Hi Richard,
Thanks for the advice! If I understand you, the user/group that the
webserver is running as needs to have read access on files and execute on
directories, but at the same time not be an "owner" of these files &
directories. Is that correct?
Thanks again,
Tom
-----Original Message-----
From: Richard [mailto:lists-apache@listmail.innovate.net ]

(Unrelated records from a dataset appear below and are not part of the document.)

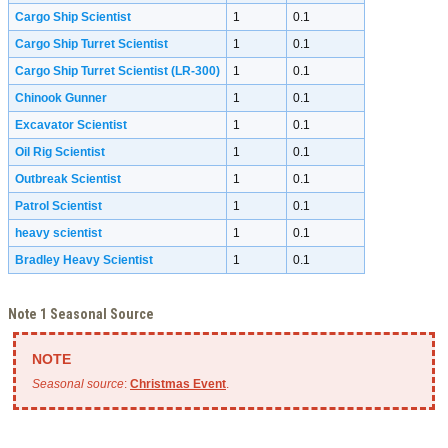
Cargo Ship Scientist
1
0.1
Cargo Ship Turret Scientist
1
0.1
Cargo Ship Turret Scientist (LR-300)
1
0.1
Chinook Gunner
1
0.1
Excavator Scientist
1
0.1
Oil Rig Scientist
1
0.1
Outbreak Scientist
1
0.1
Patrol Scientist
1
0.1
heavy scientist
1
0.1
Bradley Heavy Scientist
1
0.1
Note 1 Seasonal Source
Seasonal source
:
Christmas Event
.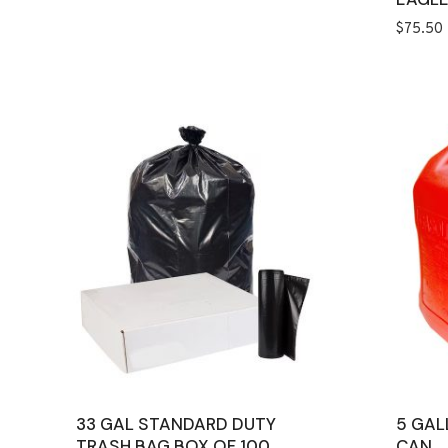
$
75.50
33 GAL STANDARD DUTY
5 GAL
TRASH BAG BOX OF 100
CAN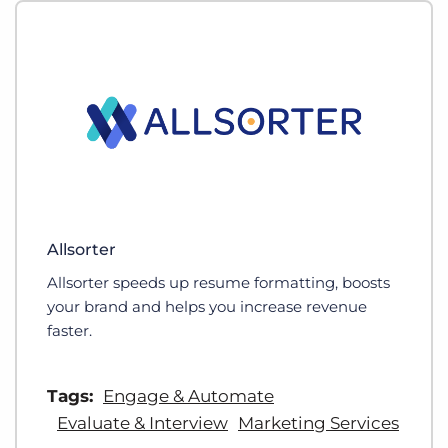
Allsorter
Allsorter speeds up resume formatting, boosts
your brand and helps you increase revenue
faster.
Tags:
Engage & Automate
Evaluate & Interview
Marketing Services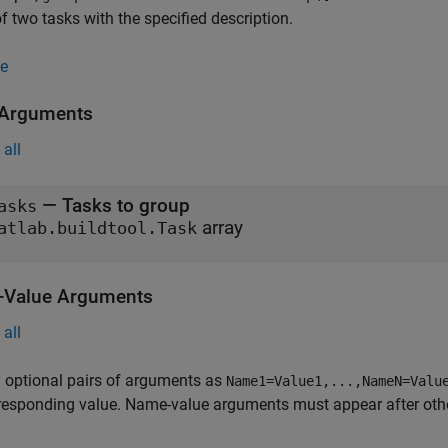
f two tasks with the specified description.
e
 Arguments
all
—
Tasks to group
asks
array
atlab.buildtool.Task
Value Arguments
all
 optional pairs of arguments as
Name1=Value1,...,NameN=Valu
responding value. Name-value arguments must appear after other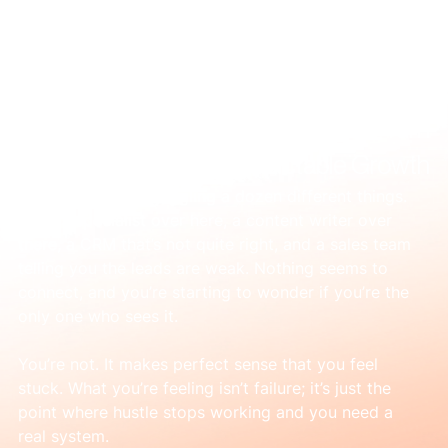
Mar 27
Simple Integrated Marketing: How to Turn
Marketing Chaos into Predictable Growth
It feels like you’re juggling a dozen different things. 
An ads specialist over here, a content writer over 
there, a CRM that’s not quite right, and a sales team 
telling you the leads are weak. Nothing seems to 
connect, and you’re starting to wonder if you’re the 
only one who sees it.
You’re not. It makes perfect sense that you feel 
stuck. What you’re feeling isn’t failure; it’s just the 
point where hustle stops working and you need a 
real system.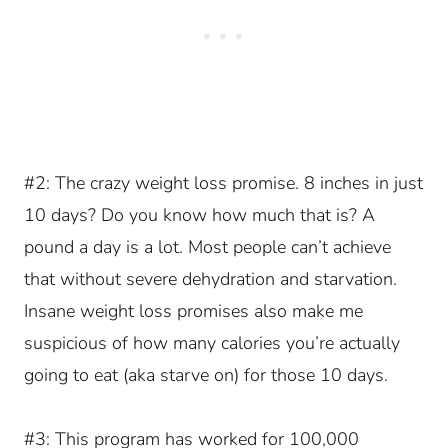
#2: The crazy weight loss promise. 8 inches in just
10 days? Do you know how much that is? A
pound a day is a lot. Most people can’t achieve
that without severe dehydration and starvation.
Insane weight loss promises also make me
suspicious of how many calories you’re actually
going to eat (aka starve on) for those 10 days.
#3: This program has worked for 100,000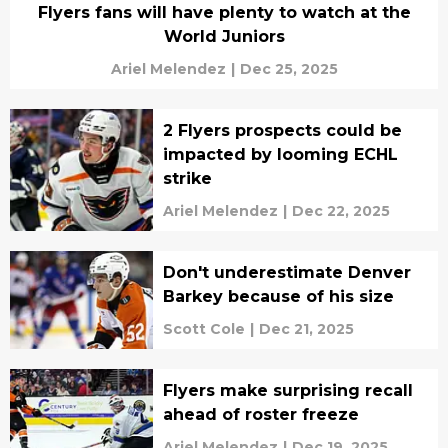
Flyers fans will have plenty to watch at the
World Juniors
Ariel Melendez
|
Dec 25, 2025
2 Flyers prospects could be
impacted by looming ECHL
strike
Ariel Melendez
|
Dec 22, 2025
Don't underestimate Denver
Barkey because of his size
Scott Cole
|
Dec 21, 2025
Flyers make surprising recall
ahead of roster freeze
Ariel Melendez
|
Dec 19, 2025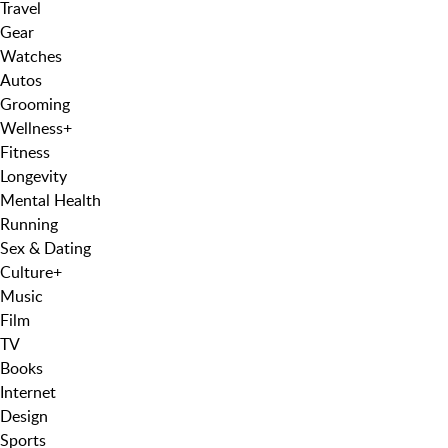
Travel
Gear
Watches
Autos
Grooming
Wellness
+
Fitness
Longevity
Mental Health
Running
Sex & Dating
Culture
+
Music
Film
TV
Books
Internet
Design
Sports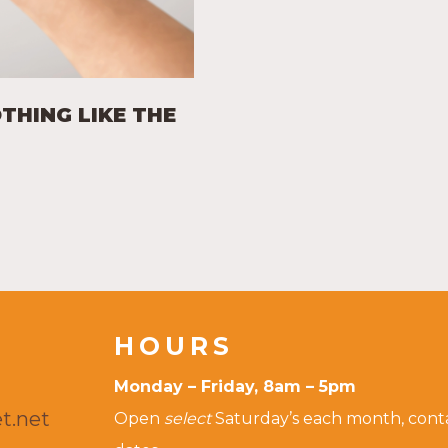
OTHING LIKE THE
HOURS
Monday – Friday, 8am – 5pm
t.net
Open
select
Saturday’s each month, contac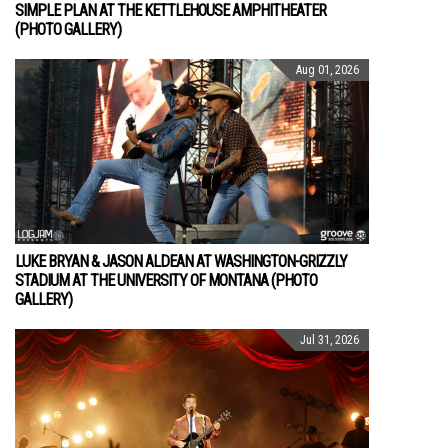
SIMPLE PLAN AT THE KETTLEHOUSE AMPHITHEATER
(PHOTO GALLERY)
Aug 01, 2026
LUKE BRYAN & JASON ALDEAN AT WASHINGTON-GRIZZLY
STADIUM AT THE UNIVERSITY OF MONTANA (PHOTO
GALLERY)
Jul 31, 2026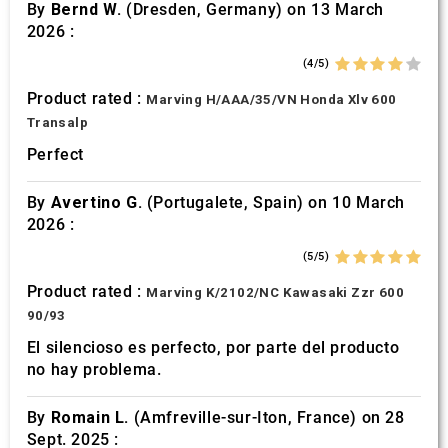
By
Bernd W.
(Dresden, Germany) on 13 March
2026 :
(4/5)
Product rated :
Marving H/AAA/35/VN Honda Xlv 600
Transalp
Perfect
By
Avertino G.
(Portugalete, Spain) on 10 March
2026 :
(5/5)
Product rated :
Marving K/2102/NC Kawasaki Zzr 600
90/93
El silencioso es perfecto, por parte del producto
no hay problema.
By
Romain L.
(Amfreville-sur-Iton, France) on 28
Sept. 2025 :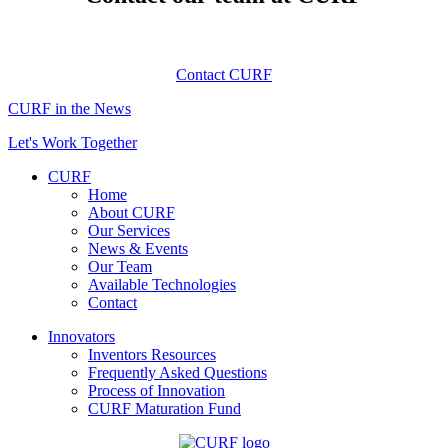
Contact CURF
CURF in the News
Let's Work Together
CURF
Home
About CURF
Our Services
News & Events
Our Team
Available Technologies
Contact
Innovators
Inventors Resources
Frequently Asked Questions
Process of Innovation
CURF Maturation Fund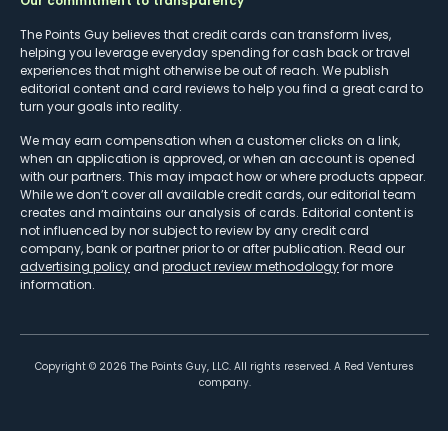
Our commitment to transparency
The Points Guy believes that credit cards can transform lives,
helping you leverage everyday spending for cash back or travel
experiences that might otherwise be out of reach. We publish
editorial content and card reviews to help you find a great card to
turn your goals into reality.
We may earn compensation when a customer clicks on a link,
when an application is approved, or when an account is opened
with our partners. This may impact how or where products appear.
While we don’t cover all available credit cards, our editorial team
creates and maintains our analysis of cards. Editorial content is
not influenced by nor subject to review by any credit card
company, bank or partner prior to or after publication. Read our
advertising policy
and
product review methodology
for more
information.
Copyright ©
2026
The Points Guy, LLC. All rights reserved. A Red Ventures
company.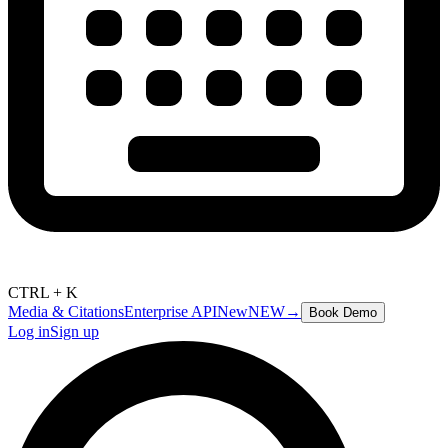
CTRL + K
Media & Citations
Enterprise API
New
NEW
→
Book Demo
Log in
Sign up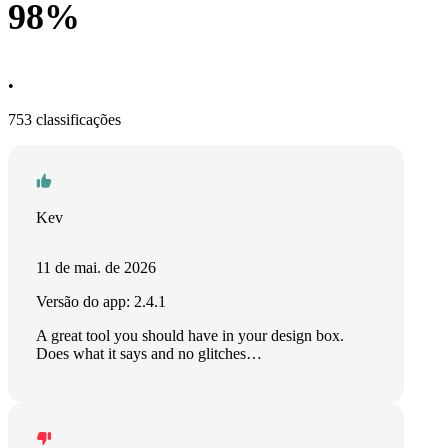
98%
•
753 classificações
Kev
11 de mai. de 2026
Versão do app: 2.4.1
A great tool you should have in your design box.
Does what it says and no glitches…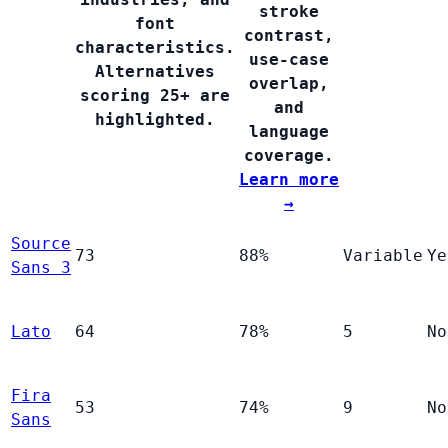
stroke
font
contrast,
characteristics.
use-case
Alternatives
overlap,
scoring 25+ are
and
highlighted.
language
coverage.
Learn more
→
Source
73
88%
Variable
Ye
Sans 3
Lato
64
78%
5
No
Fira
53
74%
9
No
Sans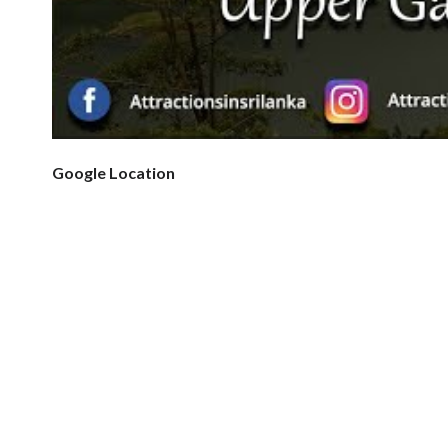
Google Location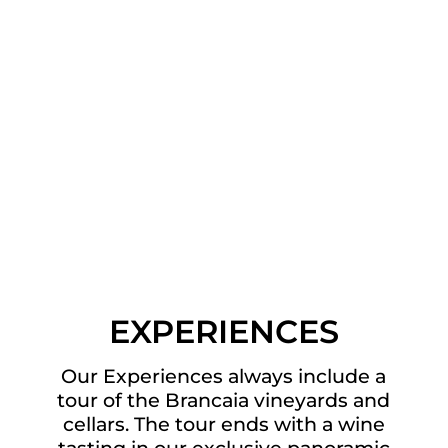
EXPERIENCES
Our Experiences always include a
tour of the Brancaia vineyards and
cellars. The tour ends with a wine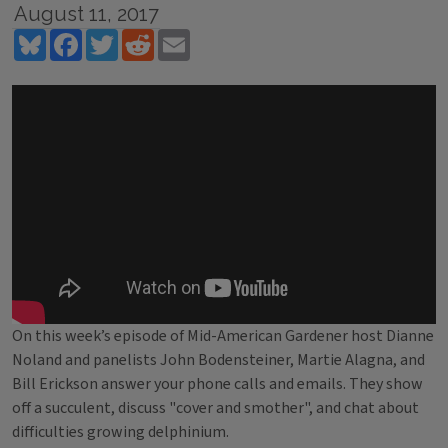
August 11, 2017
Bluesky
Facebook
Twitter
Reddit
Email
On this week’s episode of Mid-American Gardener host Dianne
Noland and panelists John Bodensteiner, Martie Alagna, and
Bill Erickson answer your phone calls and emails. They show
off a succulent, discuss "cover and smother", and chat about
difficulties growing delphinium.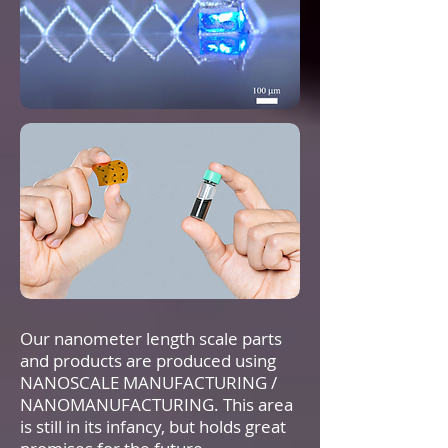
Our nanometer length scale parts
and products are produced using
NANOSCALE MANUFACTURING /
NANOMANUFACTURING. This area
is still in its infancy, but holds great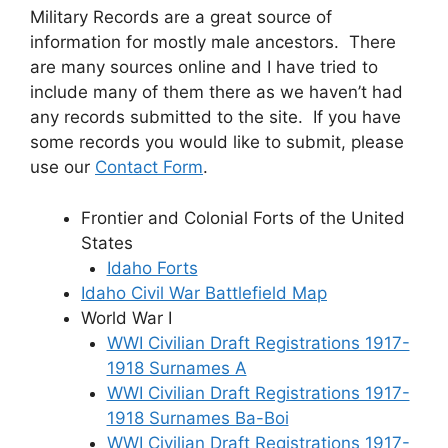
Military Records are a great source of
information for mostly male ancestors. There
are many sources online and I have tried to
include many of them there as we haven’t had
any records submitted to the site. If you have
some records you would like to submit, please
use our
Contact Form
.
Frontier and Colonial Forts of the United
States
Idaho Forts
Idaho Civil War Battlefield Map
World War I
WWI Civilian Draft Registrations 1917-
1918 Surnames A
WWI Civilian Draft Registrations 1917-
1918 Surnames Ba-Boi
WWI Civilian Draft Registrations 1917-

Sent: Wednesday, September 14, 2016 5:06 PM
To: users@xxxxxxxxxxxxxxxx
Subject: Re: Change user for Apache web server to a
non-privileged user?
> Date: Wednesday, September 14, 2016 08:16:32 -0400
> From: Tom Hammond <tominohio@xxxxxxxxx>
>
> I have an Apache 2.2x server and would like to harden security so that
> hackers can't get in easily to the Apache webserver. One suggestion
> is to change the user/group for Apache to a non-privileged account.
>
> Currently the user "fpp" is the default user for Apache which has
> access to the operating system via sudo commands.
>
> I entered these commands to create a non-privileged account:
> sudo groupadd http-web
> sudo useradd -d /opt/fpp/www/ -g http-web http-web
>
> I then edited /etc/apache2/envvars to change these lines:
> export APACHE_RUN_USER=http-web
>
> export APACHE_RUN_GROUP=http-web
>
> I also ran this command to change user/group permissions on this
> folder: sudo chown -R http-web:http-web /var/lock/apache2/ sudo chown
> -R http-web:http-web /opt/fpp/www
>
> Finally, I restarted the Apache service with this command:
> sudo service apache2 restart
>
> When I try to access the website on this server, I receive the
> following message:
>
> Forbidden: You don't have permission to access / on this server.
>
> I've been scouring the Internet trying to figure out how to switch the
> default "fpp" Apache user to a non-privileged account and can't figure
> it out. Can someone shed some light on this?
There's nothing about the "apache" user/group that inherently makes it
privileged. It's just a standard user/group that the apache server
(generally) runs as.
What you do want to make certain of is that your DocumentRoot is not owned
by the user/group that the webserver is running as, and that it is not
writable by that user/group.
The webserver does need read access to the files (and execute to
directories) under the DocumentRoot.